Saved data entries -
-------------------------
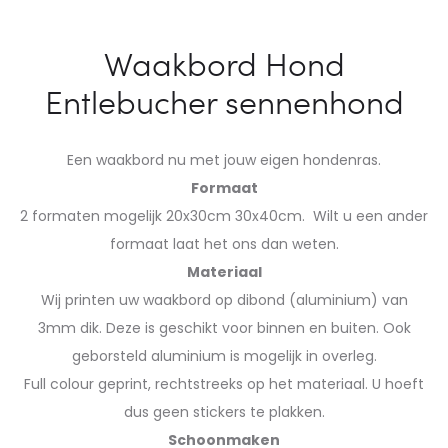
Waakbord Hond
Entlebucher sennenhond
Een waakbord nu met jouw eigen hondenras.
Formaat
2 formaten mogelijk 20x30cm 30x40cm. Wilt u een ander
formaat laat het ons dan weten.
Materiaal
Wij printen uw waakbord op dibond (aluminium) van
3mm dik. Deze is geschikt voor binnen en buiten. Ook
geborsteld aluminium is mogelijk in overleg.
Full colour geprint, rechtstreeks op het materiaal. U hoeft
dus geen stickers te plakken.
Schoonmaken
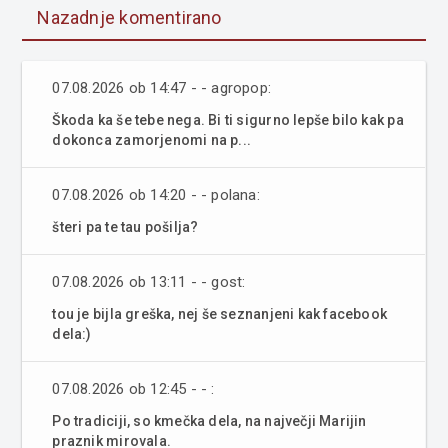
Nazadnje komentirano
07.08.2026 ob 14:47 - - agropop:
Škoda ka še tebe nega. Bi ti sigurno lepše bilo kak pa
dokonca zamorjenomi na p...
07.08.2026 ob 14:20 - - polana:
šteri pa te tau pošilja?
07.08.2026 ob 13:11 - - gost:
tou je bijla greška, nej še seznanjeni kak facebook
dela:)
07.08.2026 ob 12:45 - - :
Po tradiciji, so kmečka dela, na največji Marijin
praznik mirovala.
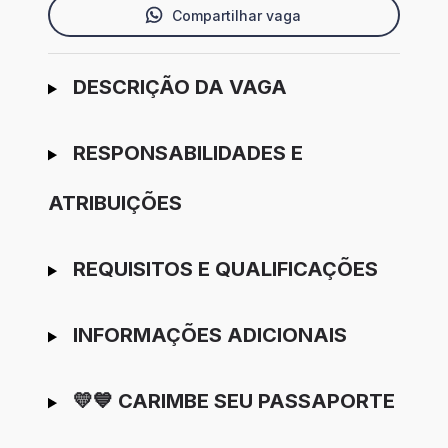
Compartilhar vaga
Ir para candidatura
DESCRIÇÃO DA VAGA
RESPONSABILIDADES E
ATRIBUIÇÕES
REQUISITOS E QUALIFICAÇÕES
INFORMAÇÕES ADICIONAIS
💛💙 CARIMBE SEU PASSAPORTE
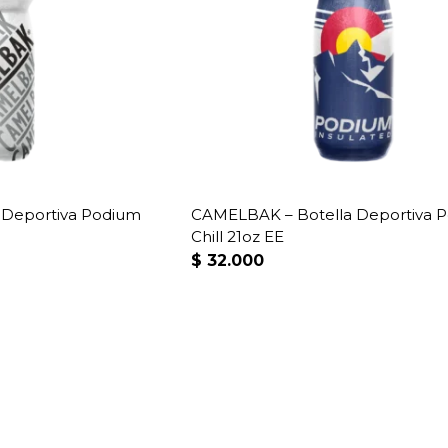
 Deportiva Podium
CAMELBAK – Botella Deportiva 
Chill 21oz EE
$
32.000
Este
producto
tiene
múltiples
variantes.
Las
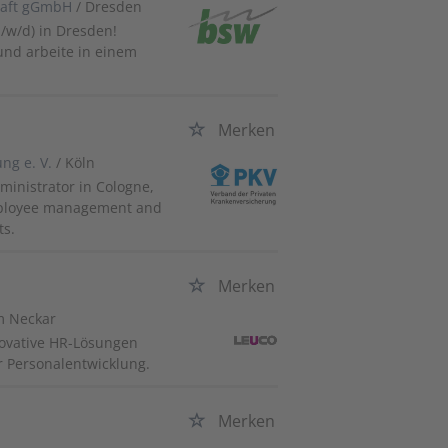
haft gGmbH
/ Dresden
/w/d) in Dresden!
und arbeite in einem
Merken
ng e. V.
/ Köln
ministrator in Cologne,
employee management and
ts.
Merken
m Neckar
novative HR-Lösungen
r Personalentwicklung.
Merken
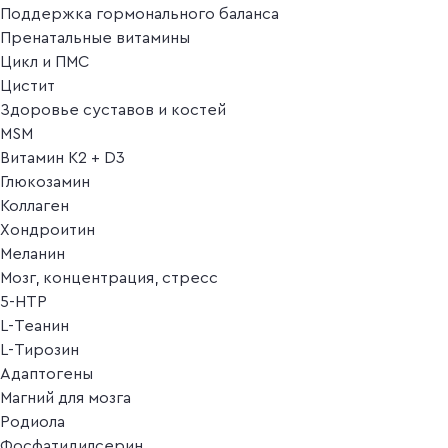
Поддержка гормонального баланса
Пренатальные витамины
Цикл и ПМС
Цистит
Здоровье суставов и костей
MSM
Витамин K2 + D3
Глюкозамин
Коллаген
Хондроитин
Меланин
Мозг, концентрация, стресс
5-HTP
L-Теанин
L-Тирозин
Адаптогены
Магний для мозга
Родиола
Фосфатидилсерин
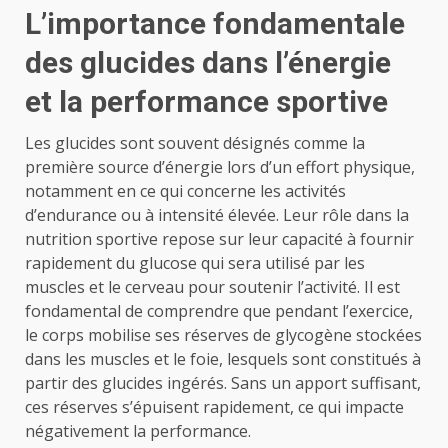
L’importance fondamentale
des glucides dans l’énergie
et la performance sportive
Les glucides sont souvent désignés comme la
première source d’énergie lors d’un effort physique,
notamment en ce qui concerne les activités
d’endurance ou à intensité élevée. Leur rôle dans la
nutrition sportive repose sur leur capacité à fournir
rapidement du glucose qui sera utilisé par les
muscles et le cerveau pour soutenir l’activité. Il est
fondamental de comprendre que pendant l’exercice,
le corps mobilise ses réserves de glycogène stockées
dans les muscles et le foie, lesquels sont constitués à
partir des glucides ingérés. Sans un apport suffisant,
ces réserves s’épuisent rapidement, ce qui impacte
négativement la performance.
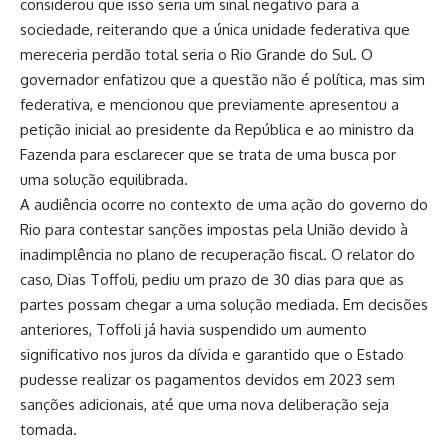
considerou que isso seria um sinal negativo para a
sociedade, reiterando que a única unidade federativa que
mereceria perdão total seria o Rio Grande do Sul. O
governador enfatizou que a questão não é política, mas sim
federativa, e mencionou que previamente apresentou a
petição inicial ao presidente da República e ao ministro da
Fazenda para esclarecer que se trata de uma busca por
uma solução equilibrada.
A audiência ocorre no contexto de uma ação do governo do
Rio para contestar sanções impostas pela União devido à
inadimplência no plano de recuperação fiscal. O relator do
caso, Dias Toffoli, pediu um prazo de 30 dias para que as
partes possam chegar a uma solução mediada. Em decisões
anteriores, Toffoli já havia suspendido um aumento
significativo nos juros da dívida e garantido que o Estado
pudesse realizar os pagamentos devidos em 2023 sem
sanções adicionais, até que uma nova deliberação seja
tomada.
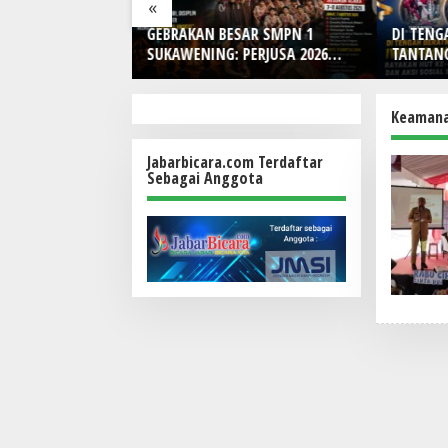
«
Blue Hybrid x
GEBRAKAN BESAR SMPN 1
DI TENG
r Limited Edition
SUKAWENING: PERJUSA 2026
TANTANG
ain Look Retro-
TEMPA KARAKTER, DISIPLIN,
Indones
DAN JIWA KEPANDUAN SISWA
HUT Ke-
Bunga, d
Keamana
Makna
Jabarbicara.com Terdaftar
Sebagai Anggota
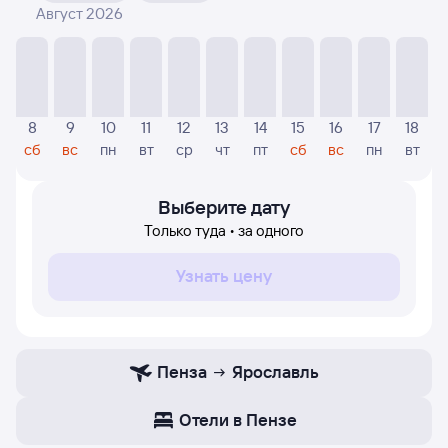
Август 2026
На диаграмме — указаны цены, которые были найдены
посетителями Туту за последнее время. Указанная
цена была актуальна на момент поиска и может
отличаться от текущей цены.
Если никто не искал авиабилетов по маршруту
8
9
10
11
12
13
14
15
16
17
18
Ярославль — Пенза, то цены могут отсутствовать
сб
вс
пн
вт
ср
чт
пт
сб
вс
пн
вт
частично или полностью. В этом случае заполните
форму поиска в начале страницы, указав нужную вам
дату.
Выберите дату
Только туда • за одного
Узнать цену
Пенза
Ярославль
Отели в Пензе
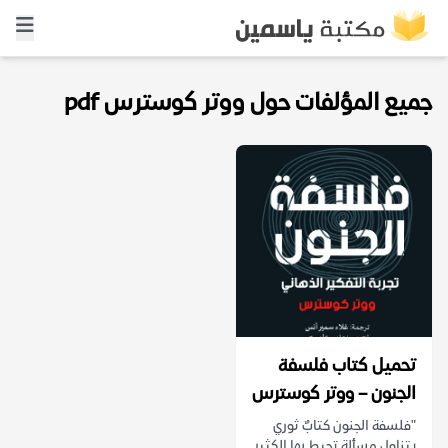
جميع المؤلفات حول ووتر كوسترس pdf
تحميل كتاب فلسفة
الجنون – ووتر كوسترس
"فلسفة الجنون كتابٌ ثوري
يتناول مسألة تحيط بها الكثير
-------------------------
Your assignment - The pictures in the entries above should be left out; all else must be copied exactly.

Result of the task -
Waakbord Hond
Entlebucher sennenhond
Een waakbord nu met jouw eigen hondenras.
Formaat
2 formaten mogelijk 20x30cm 30x40cm. Wilt u een ander
formaat laat het ons dan weten.
Materiaal
Wij printen uw waakbord op dibond (aluminium) van
3mm dik. Deze is geschikt voor binnen en buiten. Ook
geborsteld aluminium is mogelijk in overleg.
Full colour geprint, rechtstreeks op het materiaal. U hoeft
dus geen stickers te plakken.
Schoonmaken
Nazadnje komentirano
07.08.2026 ob 14:47 - - agropop:
Škoda ka še tebe nega. Bi ti sigurno lepše bilo kak pa
dokonca zamorjenomi na p...
07.08.2026 ob 14:20 - - polana:
šteri pa te tau pošilja?
07.08.2026 ob 13:11 - - gost:
tou je bijla greška, nej še seznanjeni kak facebook
dela:)
07.08.2026 ob 12:45 - - :
Po tradiciji, so kmečka dela, na največji Marijin
praznik mirovala.
Compartilhar vaga
Ir para candidatura
DESCRIÇÃO DA VAGA
RESPONSABILIDADES E
ATRIBUIÇÕES
REQUISITOS E QUALIFICAÇÕES
INFORMAÇÕES ADICIONAIS
💛💙 CARIMBE SEU PASSAPORTE
 Deportiva Podium
CAMELBAK – Botella Deportiva 
Chill 21oz EE
$
32.000
Este
producto
tiene
múltiples
variantes.
Las
haft gGmbH
/ Dresden
/w/d) in Dresden!
und arbeite in einem
Merken
ng e. V.
/ Köln
ministrator in Cologne,
employee management and
ts.
Merken
m Neckar
novative HR-Lösungen
r Personalentwicklung.
Merken
Поддержка гормонального баланса
Пренатальные витамины
Цикл и ПМС
Цистит
Здоровье суставов и костей
MSM
Витамин K2 + D3
Глюкозамин
Коллаген
Хондроитин
Меланин
Мозг, концентрация, стресс
5-HTP
L-Теанин
L-Тирозин
Адаптогены
Магний для мозга
Родиола
Фосфатидилсерин
L’importance fondamentale
des glucides dans l’énergie
et la performance sportive
Les glucides sont souvent désignés comme la
première source d’énergie lors d’un effort physique,
notamment en ce qui concerne les activités
d’endurance ou à intensité élevée. Leur rôle dans la
nutrition sportive repose sur leur capacité à fournir
rapidement du glucose qui sera utilisé par les
muscles et le cerveau pour soutenir l’activité. Il est
fondamental de comprendre que pendant l’exercice,
le corps mobilise ses réserves de glycogène stockées
dans les muscles et le foie, lesquels sont constitués à
partir des glucides ingérés. Sans un apport suffisant,
ces réserves s’épuisent rapidement, ce qui impacte
négativement la performance.
considerou que isso seria um sinal negativo para a
sociedade, reiterando que a única unidade federativa que
mereceria perdão total seria o Rio Grande do Sul. O
governador enfatizou que a questão não é política, mas sim
federativa, e mencionou que previamente apresentou a
petição inicial ao presidente da República e ao ministro da
Fazenda para esclarecer que se trata de uma busca por
uma solução equilibrada.
A audiência ocorre no contexto de uma ação do governo do
Rio para contestar sanções impostas pela União devido à
inadimplência no plano de recuperação fiscal. O relator do
caso, Dias Toffoli, pediu um prazo de 30 dias para que as
partes possam chegar a uma solução mediada. Em decisões
anteriores, Toffoli já havia suspendido um aumento
significativo nos juros da dívida e garantido que o Estado
pudesse realizar os pagamentos devidos em 2023 sem
sanções adicionais, até que uma nova deliberação seja
tomada.
«
Blue Hybrid x
GEBRAKAN BESAR SMPN 1
DI TENG
r Limited Edition
SUKAWENING: PERJUSA 2026
TANTANG
ain Look Retro-
TEMPA KARAKTER, DISIPLIN,
Indones
DAN JIWA KEPANDUAN SISWA
HUT Ke-
Bunga, d
Keamana
Makna
Jabarbicara.com Terdaftar
Sebagai Anggota
Август 2026
На диаграмме — указаны цены, которые были найдены
посетителями Туту за последнее время. Указанная
цена была актуальна на момент поиска и может
отличаться от текущей цены.
Если никто не искал авиабилетов по маршруту
8
9
10
11
12
13
14
15
16
17
18
Ярославль — Пенза, то цены могут отсутствовать
сб
вс
пн
вт
ср
чт
пт
сб
вс
пн
вт
частично или полностью. В этом случае заполните
форму поиска в начале страницы, указав нужную вам
дату.
Выберите дату
Только туда • за одного
Узнать цену
Пенза
Ярославль
Отели в Пензе
جميع المؤلفات حول ووتر كوسترس pdf
تحميل كتاب فلسفة
الجنون – ووتر كوسترس
"فلسفة الجنون كتابٌ ثوري
يتناول مسألة تحيط بها الكثير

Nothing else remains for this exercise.